> [Excerpt]
Henry Alexis Tardent (1 March 1853 – 5 September 1929) was a Swiss-Australian writer and agricultural scientist in Queensland. He was politically left-wing and wrote for the labour-aligned Daily Standard for many years.

Early life
Tardent was born on 1 March 1853 in Le Sépey, Vaud, Switzerland. He was the son of French speakers Marie Louise (née Perrod) and Louis Marc Samuel Tardent. After being educated in local schools, Tardent travelled through Eastern Europe and eventually matriculated from Odessa University. He spent time in Galicia, the Ukraine and Bessarabia and learned Polish, German, Russian and Latin. He worked as a language teacher and in 1876 married Hortense Tardent, a distant relative, at the Swiss wine-growing colony in Chabag (present-day Ukraine).

Move to Australia
Due to political instability and poor health, Tardent and his family immigrated to Australia in 1887. He established a farm and winery at Roma, Queensland, which he ran as a co-operative. He became a naturalised British subject in 1890. Following an economic downturn, in 1897 Tardent took up an appointment as manager of the Westbrook State Farm, an experimental farm near Toowoomba. He was transferred to the Biggenden State Farm in 1898, but resigned in 1901 when the state government objected to his political activities.

> [Brief 1] In the Tardent biography, rewrite the part that opens with the words containing "Move to Australia" and closes with "his political activities.", putting "vineyard" in place of "winery".

> [Provided data]
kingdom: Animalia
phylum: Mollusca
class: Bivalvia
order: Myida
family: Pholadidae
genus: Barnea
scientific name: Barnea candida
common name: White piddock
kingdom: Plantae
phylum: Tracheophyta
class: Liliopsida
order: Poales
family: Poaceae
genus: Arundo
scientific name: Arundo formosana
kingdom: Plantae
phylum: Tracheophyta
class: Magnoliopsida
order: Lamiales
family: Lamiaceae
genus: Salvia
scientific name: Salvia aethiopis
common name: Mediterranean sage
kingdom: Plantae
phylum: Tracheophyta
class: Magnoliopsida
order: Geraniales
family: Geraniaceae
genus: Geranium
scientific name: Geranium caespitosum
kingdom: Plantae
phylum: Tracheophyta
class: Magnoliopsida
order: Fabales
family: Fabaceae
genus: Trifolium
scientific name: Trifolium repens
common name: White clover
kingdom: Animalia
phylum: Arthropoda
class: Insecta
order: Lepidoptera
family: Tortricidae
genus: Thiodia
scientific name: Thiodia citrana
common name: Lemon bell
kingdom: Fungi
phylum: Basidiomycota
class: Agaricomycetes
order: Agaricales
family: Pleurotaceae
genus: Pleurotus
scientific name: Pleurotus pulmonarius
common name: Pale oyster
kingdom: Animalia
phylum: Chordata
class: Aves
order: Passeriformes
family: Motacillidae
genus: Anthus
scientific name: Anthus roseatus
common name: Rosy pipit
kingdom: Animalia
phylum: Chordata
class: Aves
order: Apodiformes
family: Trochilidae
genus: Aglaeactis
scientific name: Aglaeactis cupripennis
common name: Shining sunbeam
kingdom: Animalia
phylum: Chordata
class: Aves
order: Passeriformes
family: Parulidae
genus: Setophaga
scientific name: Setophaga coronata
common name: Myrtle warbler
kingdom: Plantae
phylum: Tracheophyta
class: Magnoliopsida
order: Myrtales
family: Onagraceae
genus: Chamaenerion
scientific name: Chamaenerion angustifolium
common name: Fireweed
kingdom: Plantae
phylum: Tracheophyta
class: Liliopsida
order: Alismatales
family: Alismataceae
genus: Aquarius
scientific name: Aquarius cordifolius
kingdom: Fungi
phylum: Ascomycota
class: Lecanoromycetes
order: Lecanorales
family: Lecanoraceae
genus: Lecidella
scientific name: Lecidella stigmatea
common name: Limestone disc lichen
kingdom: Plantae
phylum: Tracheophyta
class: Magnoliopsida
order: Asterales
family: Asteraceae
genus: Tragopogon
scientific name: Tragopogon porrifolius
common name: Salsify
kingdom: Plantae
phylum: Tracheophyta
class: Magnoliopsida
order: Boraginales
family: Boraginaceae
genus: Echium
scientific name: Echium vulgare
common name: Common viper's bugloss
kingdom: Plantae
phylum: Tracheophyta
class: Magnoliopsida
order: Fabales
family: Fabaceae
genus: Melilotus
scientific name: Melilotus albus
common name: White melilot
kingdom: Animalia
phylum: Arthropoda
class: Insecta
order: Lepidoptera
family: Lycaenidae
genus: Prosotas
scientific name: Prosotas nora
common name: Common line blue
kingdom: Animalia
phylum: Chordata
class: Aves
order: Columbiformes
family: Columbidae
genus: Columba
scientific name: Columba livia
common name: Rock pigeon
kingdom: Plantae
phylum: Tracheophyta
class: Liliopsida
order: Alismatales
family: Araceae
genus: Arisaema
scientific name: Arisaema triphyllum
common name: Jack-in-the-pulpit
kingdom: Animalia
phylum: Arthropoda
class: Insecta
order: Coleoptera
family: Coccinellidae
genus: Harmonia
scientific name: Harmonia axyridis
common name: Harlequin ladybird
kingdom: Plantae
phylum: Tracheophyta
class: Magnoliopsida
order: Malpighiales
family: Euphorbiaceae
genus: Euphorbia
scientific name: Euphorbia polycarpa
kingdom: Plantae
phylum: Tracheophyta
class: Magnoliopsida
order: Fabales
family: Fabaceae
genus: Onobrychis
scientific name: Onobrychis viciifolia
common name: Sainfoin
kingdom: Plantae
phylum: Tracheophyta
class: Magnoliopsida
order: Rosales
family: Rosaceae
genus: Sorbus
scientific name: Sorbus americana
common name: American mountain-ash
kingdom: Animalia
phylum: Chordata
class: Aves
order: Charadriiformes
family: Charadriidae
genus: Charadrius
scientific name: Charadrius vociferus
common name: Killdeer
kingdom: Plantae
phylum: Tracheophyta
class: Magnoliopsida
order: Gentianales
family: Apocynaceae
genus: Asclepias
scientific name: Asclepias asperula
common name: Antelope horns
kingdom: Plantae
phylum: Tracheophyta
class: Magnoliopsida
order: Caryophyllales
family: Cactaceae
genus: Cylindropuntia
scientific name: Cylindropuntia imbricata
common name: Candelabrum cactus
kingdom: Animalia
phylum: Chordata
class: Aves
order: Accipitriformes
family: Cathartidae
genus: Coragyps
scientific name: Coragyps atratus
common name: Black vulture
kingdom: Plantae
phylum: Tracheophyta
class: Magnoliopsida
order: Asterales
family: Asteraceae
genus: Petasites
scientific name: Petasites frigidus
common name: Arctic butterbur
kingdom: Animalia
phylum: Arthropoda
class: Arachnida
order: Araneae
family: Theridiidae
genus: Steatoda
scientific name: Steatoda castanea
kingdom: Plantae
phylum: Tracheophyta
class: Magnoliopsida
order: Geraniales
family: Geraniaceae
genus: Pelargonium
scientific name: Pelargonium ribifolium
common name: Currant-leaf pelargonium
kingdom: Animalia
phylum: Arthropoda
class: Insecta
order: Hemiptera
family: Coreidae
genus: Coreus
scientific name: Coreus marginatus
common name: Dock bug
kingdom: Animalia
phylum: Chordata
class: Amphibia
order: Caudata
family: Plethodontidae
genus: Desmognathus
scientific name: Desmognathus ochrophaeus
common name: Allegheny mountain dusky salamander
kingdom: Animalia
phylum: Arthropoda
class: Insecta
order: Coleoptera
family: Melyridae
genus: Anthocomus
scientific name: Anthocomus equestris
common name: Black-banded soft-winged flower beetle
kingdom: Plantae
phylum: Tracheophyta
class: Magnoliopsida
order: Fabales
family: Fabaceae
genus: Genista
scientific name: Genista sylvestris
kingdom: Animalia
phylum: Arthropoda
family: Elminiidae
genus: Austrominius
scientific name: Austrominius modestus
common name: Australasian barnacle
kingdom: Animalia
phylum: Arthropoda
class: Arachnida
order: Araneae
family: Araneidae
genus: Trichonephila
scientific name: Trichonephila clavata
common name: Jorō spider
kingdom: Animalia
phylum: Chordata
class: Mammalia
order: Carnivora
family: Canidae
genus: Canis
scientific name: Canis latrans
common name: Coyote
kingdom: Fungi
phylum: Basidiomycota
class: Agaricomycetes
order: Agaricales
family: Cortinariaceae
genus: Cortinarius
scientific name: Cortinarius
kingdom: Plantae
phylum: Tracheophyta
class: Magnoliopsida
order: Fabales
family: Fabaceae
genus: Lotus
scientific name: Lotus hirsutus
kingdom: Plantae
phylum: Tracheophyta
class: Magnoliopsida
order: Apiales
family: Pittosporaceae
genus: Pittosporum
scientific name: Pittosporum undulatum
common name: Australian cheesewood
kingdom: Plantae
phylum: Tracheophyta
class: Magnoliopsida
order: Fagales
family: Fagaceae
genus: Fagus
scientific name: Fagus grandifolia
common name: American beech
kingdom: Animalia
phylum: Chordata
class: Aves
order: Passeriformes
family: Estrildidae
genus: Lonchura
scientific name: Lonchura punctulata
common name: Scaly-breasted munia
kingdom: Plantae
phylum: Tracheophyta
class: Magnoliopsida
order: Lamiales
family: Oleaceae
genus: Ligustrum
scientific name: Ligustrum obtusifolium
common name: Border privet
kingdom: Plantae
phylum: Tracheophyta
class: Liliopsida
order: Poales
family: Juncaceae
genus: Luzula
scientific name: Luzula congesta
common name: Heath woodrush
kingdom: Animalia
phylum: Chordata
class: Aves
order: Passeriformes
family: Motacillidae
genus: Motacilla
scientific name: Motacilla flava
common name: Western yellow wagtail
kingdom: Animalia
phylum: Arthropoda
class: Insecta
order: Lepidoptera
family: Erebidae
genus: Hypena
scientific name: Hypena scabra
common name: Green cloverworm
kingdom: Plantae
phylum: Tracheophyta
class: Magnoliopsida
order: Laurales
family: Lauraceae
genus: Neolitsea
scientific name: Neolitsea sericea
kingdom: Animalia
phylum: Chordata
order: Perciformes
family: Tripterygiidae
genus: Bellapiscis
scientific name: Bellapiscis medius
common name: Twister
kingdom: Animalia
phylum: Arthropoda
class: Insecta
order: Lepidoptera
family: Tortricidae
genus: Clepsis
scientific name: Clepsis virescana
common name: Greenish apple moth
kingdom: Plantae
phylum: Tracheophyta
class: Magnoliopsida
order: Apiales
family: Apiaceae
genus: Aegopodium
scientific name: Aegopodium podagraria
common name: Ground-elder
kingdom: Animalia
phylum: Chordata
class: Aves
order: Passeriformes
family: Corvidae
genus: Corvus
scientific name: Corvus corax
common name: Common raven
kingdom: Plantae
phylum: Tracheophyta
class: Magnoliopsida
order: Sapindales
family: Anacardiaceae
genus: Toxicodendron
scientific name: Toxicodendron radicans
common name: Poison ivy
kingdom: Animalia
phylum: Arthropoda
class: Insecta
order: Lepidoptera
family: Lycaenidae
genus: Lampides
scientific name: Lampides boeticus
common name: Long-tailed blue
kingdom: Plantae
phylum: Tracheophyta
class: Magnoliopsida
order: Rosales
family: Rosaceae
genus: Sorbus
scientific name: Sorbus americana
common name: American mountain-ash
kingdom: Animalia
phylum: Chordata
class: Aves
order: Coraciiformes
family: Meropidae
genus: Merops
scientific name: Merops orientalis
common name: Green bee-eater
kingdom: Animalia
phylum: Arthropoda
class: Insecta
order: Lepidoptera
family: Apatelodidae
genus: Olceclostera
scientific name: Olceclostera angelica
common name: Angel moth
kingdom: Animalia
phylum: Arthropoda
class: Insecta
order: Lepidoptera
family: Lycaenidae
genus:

> [Brief 2] From the records, reproduce word for word the part that opens with the line containing "scientific name: Hypena scabra" and closes with the line containing "genus: Corvus", including both of those lines.

> [Task solution 1]
Move to Australia
Due to political instability and poor health, Tardent and his family immigrated to Australia in 1887. He established a farm and vineyard at Roma, Queensland, which he ran as a co-operative. He became a naturalised British subject in 1890. Following an economic downturn, in 1897 Tardent took up an appointment as manager of the Westbrook State Farm, an experimental farm near Toowoomba. He was transferred to the Biggenden State Farm in 1898, but resigned in 1901 when the state government objected to his political activities.

> [Task solution 2]
scientific name: Hypena scabra
common name: Green cloverworm
kingdom: Plantae
phylum: Tracheophyta
class: Magnoliopsida
order: Laurales
family: Lauraceae
genus: Neolitsea
scientific name: Neolitsea sericea
kingdom: Animalia
phylum: Chordata
order: Perciformes
family: Tripterygiidae
genus: Bellapiscis
scientific name: Bellapiscis medius
common name: Twister
kingdom: Animalia
phylum: Arthropoda
class: Insecta
order: Lepidoptera
family: Tortricidae
genus: Clepsis
scientific name: Clepsis virescana
common name: Greenish apple moth
kingdom: Plantae
phylum: Tracheophyta
class: Magnoliopsida
order: Apiales
family: Apiaceae
genus: Aegopodium
scientific name: Aegopodium podagraria
common name: Ground-elder
kingdom: Animalia
phylum: Chordata
class: Aves
order: Passeriformes
family: Corvidae
genus: Corvus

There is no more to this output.